SOURCE DATA Start Marker

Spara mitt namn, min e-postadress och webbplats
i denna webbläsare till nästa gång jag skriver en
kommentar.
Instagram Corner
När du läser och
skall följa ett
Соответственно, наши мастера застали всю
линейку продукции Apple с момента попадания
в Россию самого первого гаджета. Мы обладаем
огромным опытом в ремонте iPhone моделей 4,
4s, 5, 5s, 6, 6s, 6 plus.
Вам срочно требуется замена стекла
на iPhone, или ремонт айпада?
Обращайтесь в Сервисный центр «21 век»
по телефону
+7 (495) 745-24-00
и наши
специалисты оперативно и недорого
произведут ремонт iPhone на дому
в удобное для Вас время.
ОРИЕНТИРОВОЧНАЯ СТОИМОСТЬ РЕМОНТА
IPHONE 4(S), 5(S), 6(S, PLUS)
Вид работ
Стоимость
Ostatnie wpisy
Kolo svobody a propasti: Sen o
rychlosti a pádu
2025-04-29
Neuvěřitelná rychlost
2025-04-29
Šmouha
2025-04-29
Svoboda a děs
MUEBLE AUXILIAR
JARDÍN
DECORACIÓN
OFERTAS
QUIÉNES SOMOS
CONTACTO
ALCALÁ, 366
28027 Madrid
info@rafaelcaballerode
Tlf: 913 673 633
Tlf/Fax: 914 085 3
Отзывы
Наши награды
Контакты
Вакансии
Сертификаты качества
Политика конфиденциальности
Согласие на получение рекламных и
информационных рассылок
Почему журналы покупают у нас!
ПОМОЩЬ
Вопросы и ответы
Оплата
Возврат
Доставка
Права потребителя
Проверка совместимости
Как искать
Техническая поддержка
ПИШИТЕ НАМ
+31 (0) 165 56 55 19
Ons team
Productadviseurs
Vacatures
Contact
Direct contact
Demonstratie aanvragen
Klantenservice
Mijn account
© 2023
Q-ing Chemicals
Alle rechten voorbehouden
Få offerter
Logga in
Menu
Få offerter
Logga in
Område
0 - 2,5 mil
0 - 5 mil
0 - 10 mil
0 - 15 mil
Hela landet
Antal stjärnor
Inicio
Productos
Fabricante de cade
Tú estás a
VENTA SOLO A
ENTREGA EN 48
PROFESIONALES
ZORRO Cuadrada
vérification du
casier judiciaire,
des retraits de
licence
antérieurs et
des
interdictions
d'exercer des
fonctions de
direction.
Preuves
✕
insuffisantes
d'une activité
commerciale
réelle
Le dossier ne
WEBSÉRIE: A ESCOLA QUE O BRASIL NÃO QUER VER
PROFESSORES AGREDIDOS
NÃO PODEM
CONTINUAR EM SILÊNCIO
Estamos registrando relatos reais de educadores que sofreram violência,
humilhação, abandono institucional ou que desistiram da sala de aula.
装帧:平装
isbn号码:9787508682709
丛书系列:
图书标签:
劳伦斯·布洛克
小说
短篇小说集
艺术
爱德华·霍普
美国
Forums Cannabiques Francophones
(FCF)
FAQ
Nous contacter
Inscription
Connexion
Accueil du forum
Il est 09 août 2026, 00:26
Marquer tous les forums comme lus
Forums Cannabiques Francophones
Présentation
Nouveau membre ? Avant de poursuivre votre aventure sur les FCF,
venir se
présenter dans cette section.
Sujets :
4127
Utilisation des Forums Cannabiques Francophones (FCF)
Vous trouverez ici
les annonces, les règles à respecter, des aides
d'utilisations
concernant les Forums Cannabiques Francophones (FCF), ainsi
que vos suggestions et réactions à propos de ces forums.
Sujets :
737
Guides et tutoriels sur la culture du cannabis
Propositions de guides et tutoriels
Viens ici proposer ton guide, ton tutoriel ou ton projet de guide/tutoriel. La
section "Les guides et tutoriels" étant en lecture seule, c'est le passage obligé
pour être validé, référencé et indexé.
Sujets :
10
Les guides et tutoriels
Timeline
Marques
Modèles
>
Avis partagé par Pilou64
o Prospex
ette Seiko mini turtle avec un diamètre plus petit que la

SOURCE DATA End Marker

#### [EXERCISE REQUIREMENTS]
Take the entries above and repeat them. Alter nothing.

#### [EXERCISE RESPONSE]
Spara mitt namn, min e-postadress och webbplats
i denna webbläsare till nästa gång jag skriver en
kommentar.
Instagram Corner
När du läser och
skall följa ett
Соответственно, наши мастера застали всю
линейку продукции Apple с момента попадания
в Россию самого первого гаджета. Мы обладаем
огромным опытом в ремонте iPhone моделей 4,
4s, 5, 5s, 6, 6s, 6 plus.
Вам срочно требуется замена стекла
на iPhone, или ремонт айпада?
Обращайтесь в Сервисный центр «21 век»
по телефону
+7 (495) 745-24-00
и наши
специалисты оперативно и недорого
произведут ремонт iPhone на дому
в удобное для Вас время.
ОРИЕНТИРОВОЧНАЯ СТОИМОСТЬ РЕМОНТА
IPHONE 4(S), 5(S), 6(S, PLUS)
Вид работ
Стоимость
Ostatnie wpisy
Kolo svobody a propasti: Sen o
rychlosti a pádu
2025-04-29
Neuvěřitelná rychlost
2025-04-29
Šmouha
2025-04-29
Svoboda a děs
MUEBLE AUXILIAR
JARDÍN
DECORACIÓN
OFERTAS
QUIÉNES SOMOS
CONTACTO
ALCALÁ, 366
28027 Madrid
info@rafaelcaballerode
Tlf: 913 673 633
Tlf/Fax: 914 085 3
Отзывы
Наши награды
Контакты
Вакансии
Сертификаты качества
Политика конфиденциальности
Согласие на получение рекламных и
информационных рассылок
Почему журналы покупают у нас!
ПОМОЩЬ
Вопросы и ответы
Оплата
Возврат
Доставка
Права потребителя
Проверка совместимости
Как искать
Техническая поддержка
ПИШИТЕ НАМ
+31 (0) 165 56 55 19
Ons team
Productadviseurs
Vacatures
Contact
Direct contact
Demonstratie aanvragen
Klantenservice
Mijn account
© 2023
Q-ing Chemicals
Alle rechten voorbehouden
Få offerter
Logga in
Menu
Få offerter
Logga in
Område
0 - 2,5 mil
0 - 5 mil
0 - 10 mil
0 - 15 mil
Hela landet
Antal stjärnor
Inicio
Productos
Fabricante de cade
Tú estás a
VENTA SOLO A
ENTREGA EN 48
PROFESIONALES
ZORRO Cuadrada
vérification du
casier judiciaire,
des retraits de
licence
antérieurs et
des
interdictions
d'exercer des
fonctions de
direction.
Preuves
✕
insuffisantes
d'une activité
commerciale
réelle
Le dossier ne
WEBSÉRIE: A ESCOLA QUE O BRASIL NÃO QUER VER
PROFESSORES AGREDIDOS
NÃO PODEM
CONTINUAR EM SILÊNCIO
Estamos registrando relatos reais de educadores que sofreram violência,
humilhação, abandono institucional ou que desistiram da sala de aula.
装帧:平装
isbn号码:9787508682709
丛书系列:
图书标签:
劳伦斯·布洛克
小说
短篇小说集
艺术
爱德华·霍普
美国
Forums Cannabiques Francophones
(FCF)
FAQ
Nous contacter
Inscription
Connexion
Accueil du forum
Il est 09 août 2026, 00:26
Marquer tous les forums comme lus
Forums Cannabiques Francophones
Présentation
Nouveau membre ? Avant de poursuivre votre aventure sur les FCF,
venir se
présenter dans cette section.
Sujets :
4127
Utilisation des Forums Cannabiques Francophones (FCF)
Vous trouverez ici
les annonces, les règles à respecter, des aides
d'utilisations
concernant les Forums Cannabiques Francophones (FCF), ainsi
que vos suggestions et réactions à propos de ces forums.
Sujets :
737
Guides et tutoriels sur la culture du cannabis
Propositions de guides et tutoriels
Viens ici proposer ton guide, ton tutoriel ou ton projet de guide/tutoriel. La
section "Les guides et tutoriels" étant en lecture seule, c'est le passage obligé
pour être validé, référencé et indexé.
Sujets :
10
Les guides et tutoriels
Timeline
Marques
Modèles
>
Avis partagé par Pilou64
o Prospex
ette Seiko mini turtle avec un diamètre plus petit que la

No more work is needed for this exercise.